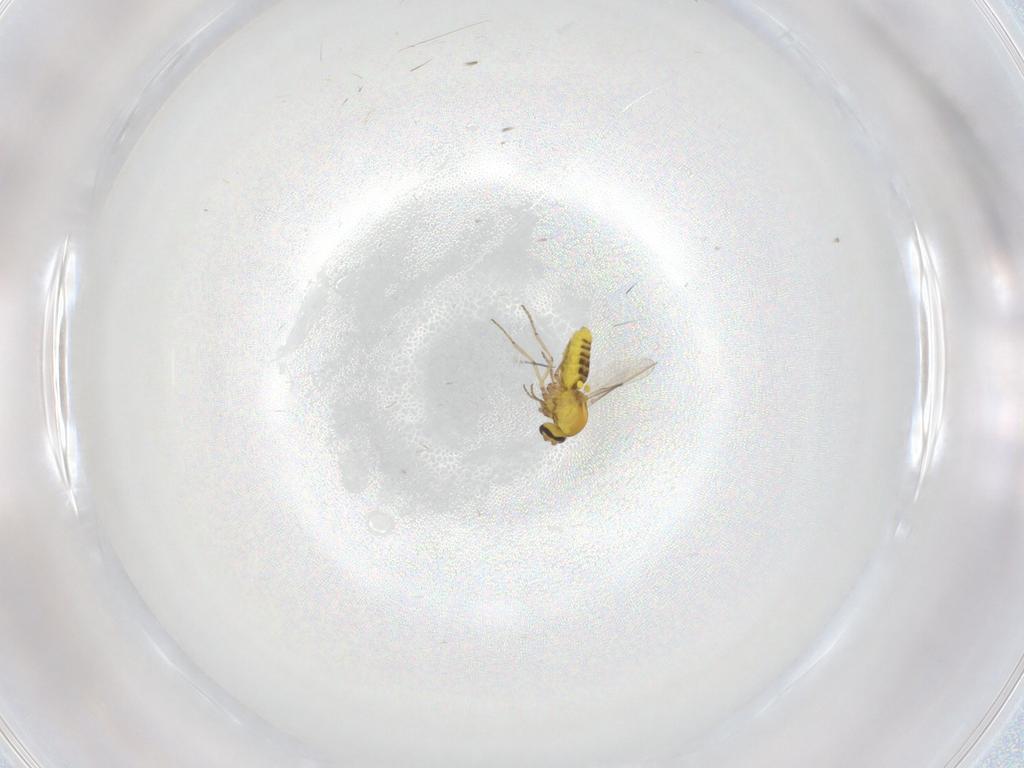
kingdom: Animalia
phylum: Arthropoda
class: Insecta
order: Diptera
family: Ceratopogonidae
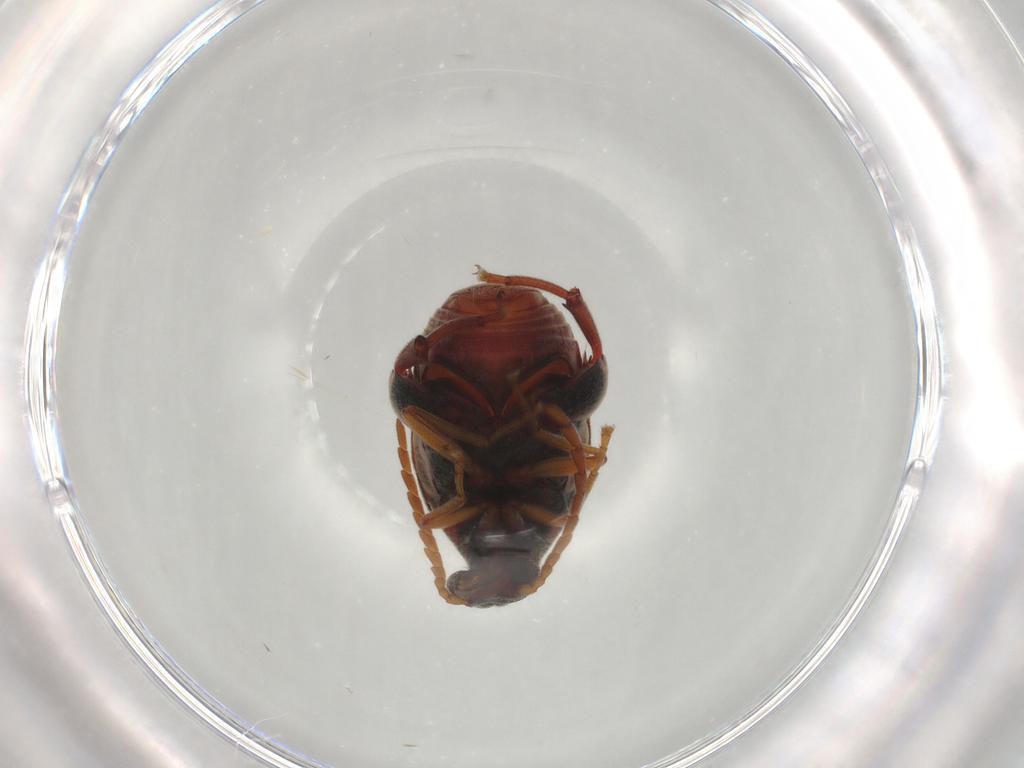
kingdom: Animalia
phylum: Arthropoda
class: Insecta
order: Coleoptera
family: Chrysomelidae
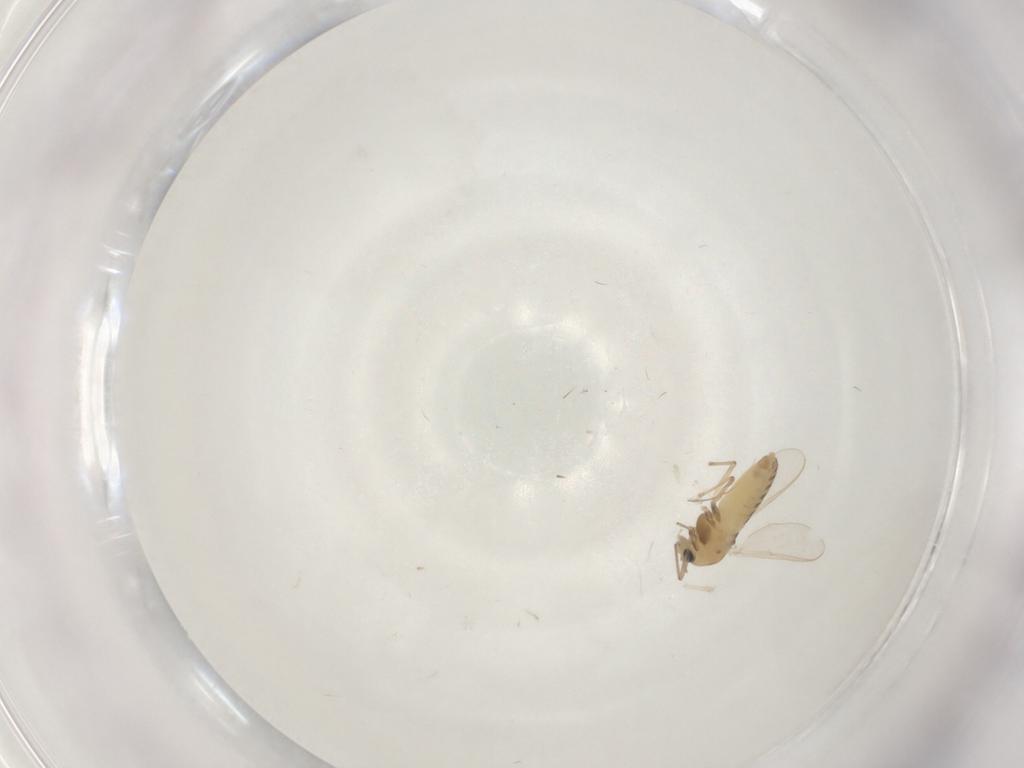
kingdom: Animalia
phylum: Arthropoda
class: Insecta
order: Diptera
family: Chironomidae
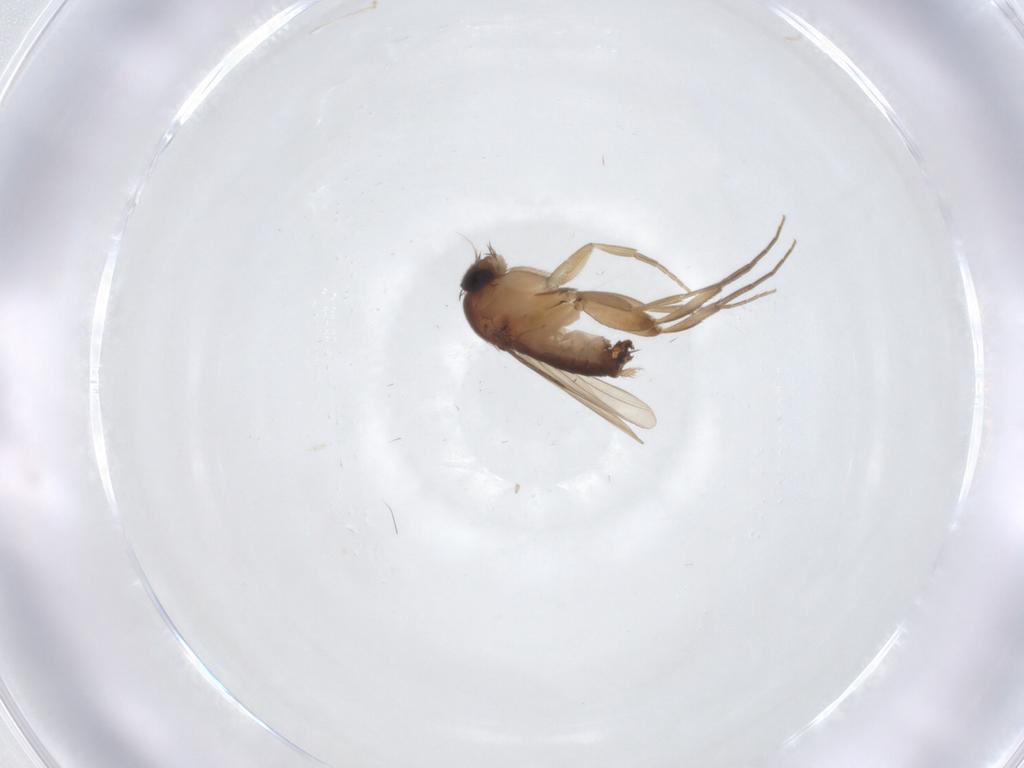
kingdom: Animalia
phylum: Arthropoda
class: Insecta
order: Diptera
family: Phoridae
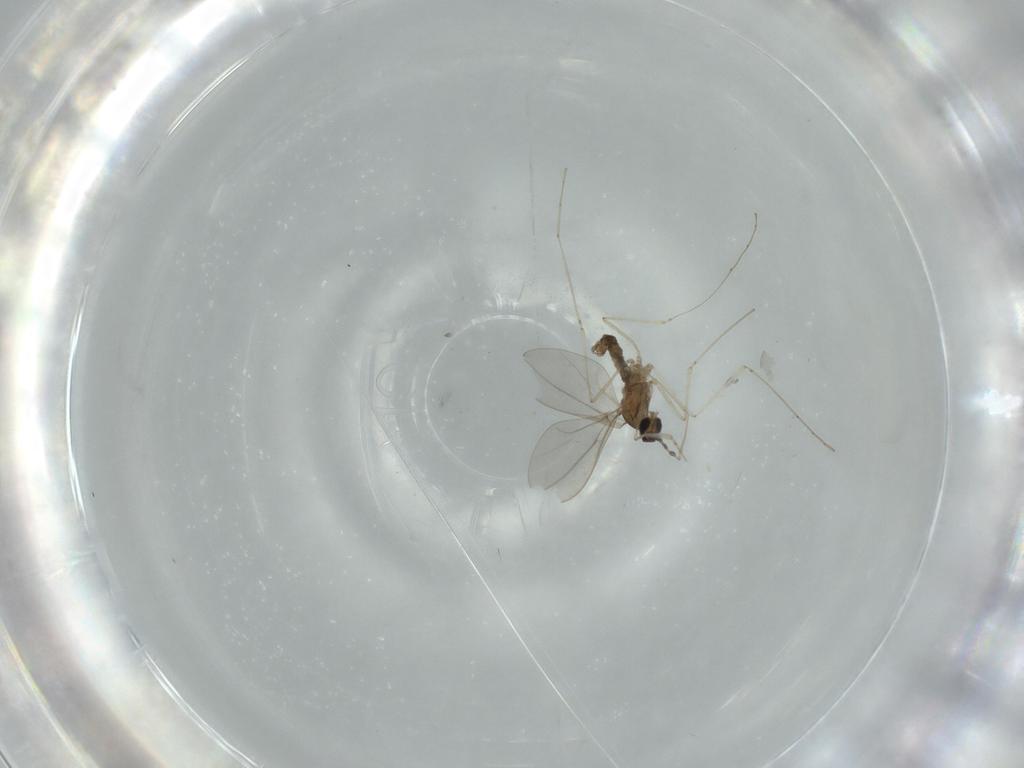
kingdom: Animalia
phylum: Arthropoda
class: Insecta
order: Diptera
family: Cecidomyiidae
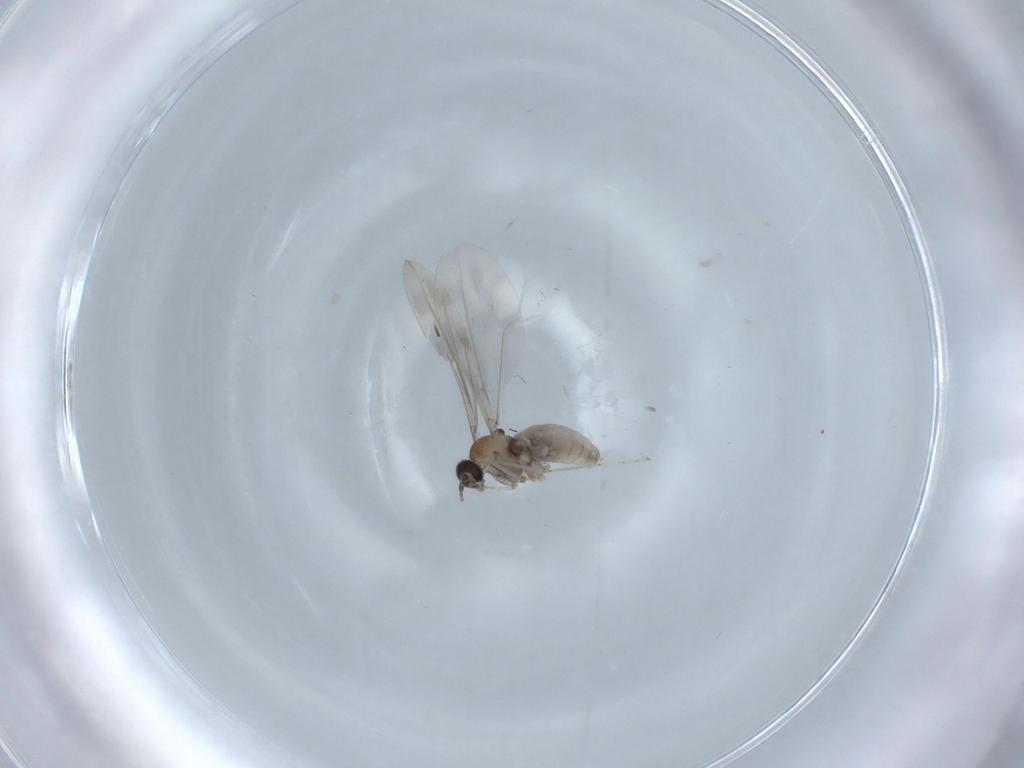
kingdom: Animalia
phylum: Arthropoda
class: Insecta
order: Diptera
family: Cecidomyiidae
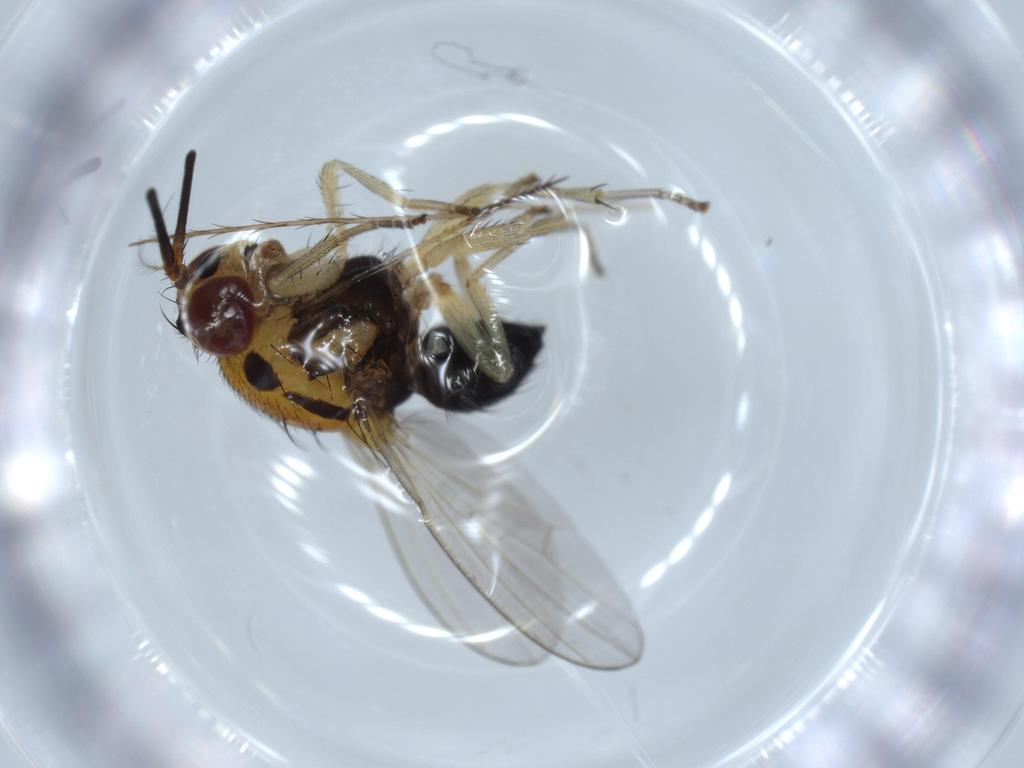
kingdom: Animalia
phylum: Arthropoda
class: Insecta
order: Diptera
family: Lauxaniidae
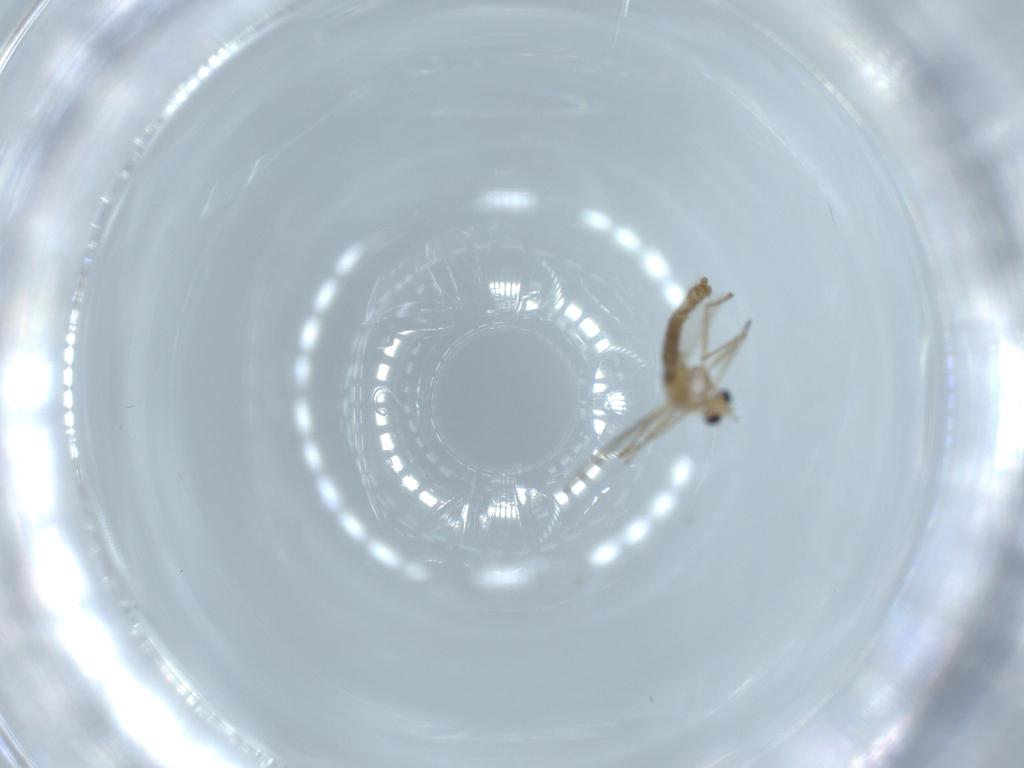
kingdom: Animalia
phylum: Arthropoda
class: Insecta
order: Diptera
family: Chironomidae
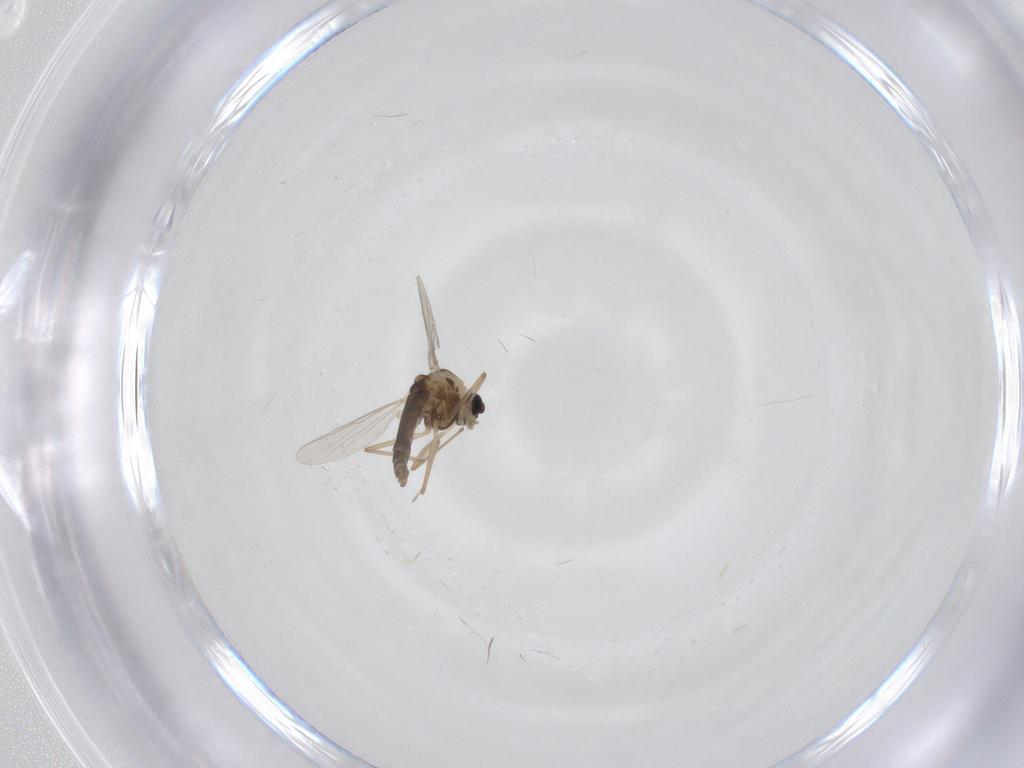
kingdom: Animalia
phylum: Arthropoda
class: Insecta
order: Diptera
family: Chironomidae
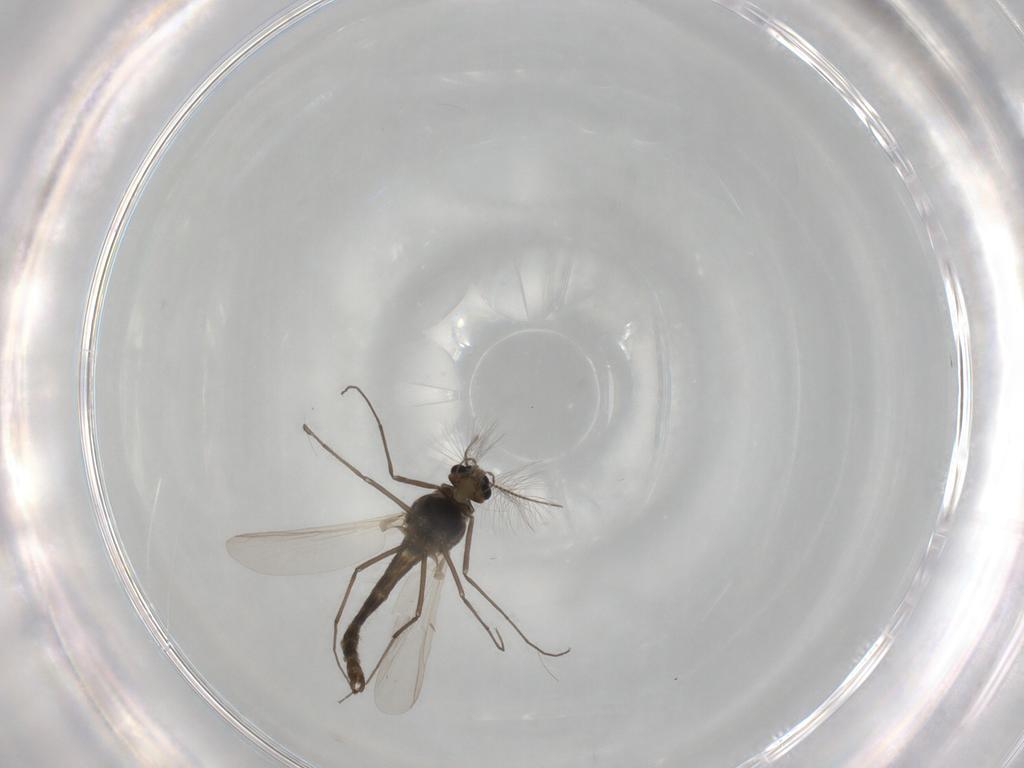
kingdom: Animalia
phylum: Arthropoda
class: Insecta
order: Diptera
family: Chironomidae
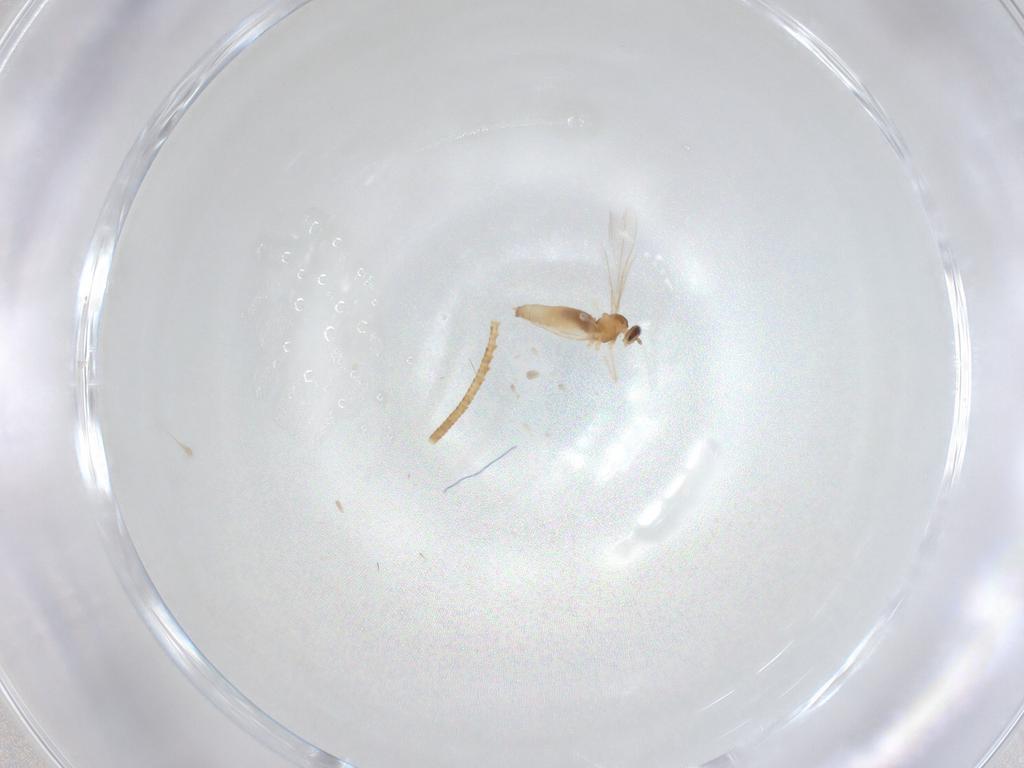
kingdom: Animalia
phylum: Arthropoda
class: Insecta
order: Diptera
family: Cecidomyiidae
○ ○ ○ ○
Given request: Rewrite the data above with every "phylum" changed to "division" and all other text left as is. Omit the pictures from your output.

Task response:
kingdom: Animalia
division: Arthropoda
class: Insecta
order: Diptera
family: Ceratopogonidae
kingdom: Animalia
division: Arthropoda
class: Insecta
order: Coleoptera
family: Chrysomelidae
kingdom: Animalia
division: Arthropoda
class: Insecta
order: Diptera
family: Chironomidae
kingdom: Animalia
division: Arthropoda
class: Insecta
order: Diptera
family: Phoridae
kingdom: Animalia
division: Arthropoda
class: Insecta
order: Diptera
family: Cecidomyiidae
kingdom: Animalia
division: Arthropoda
class: Insecta
order: Diptera
family: Cecidomyiidae
kingdom: Animalia
division: Arthropoda
class: Insecta
order: Diptera
family: Lauxaniidae
kingdom: Animalia
division: Arthropoda
class: Insecta
order: Diptera
family: Chironomidae
kingdom: Animalia
division: Arthropoda
class: Insecta
order: Diptera
family: Chironomidae
kingdom: Animalia
division: Arthropoda
class: Insecta
order: Diptera
family: Chironomidae
kingdom: Animalia
division: Arthropoda
class: Insecta
order: Diptera
family: Cecidomyiidae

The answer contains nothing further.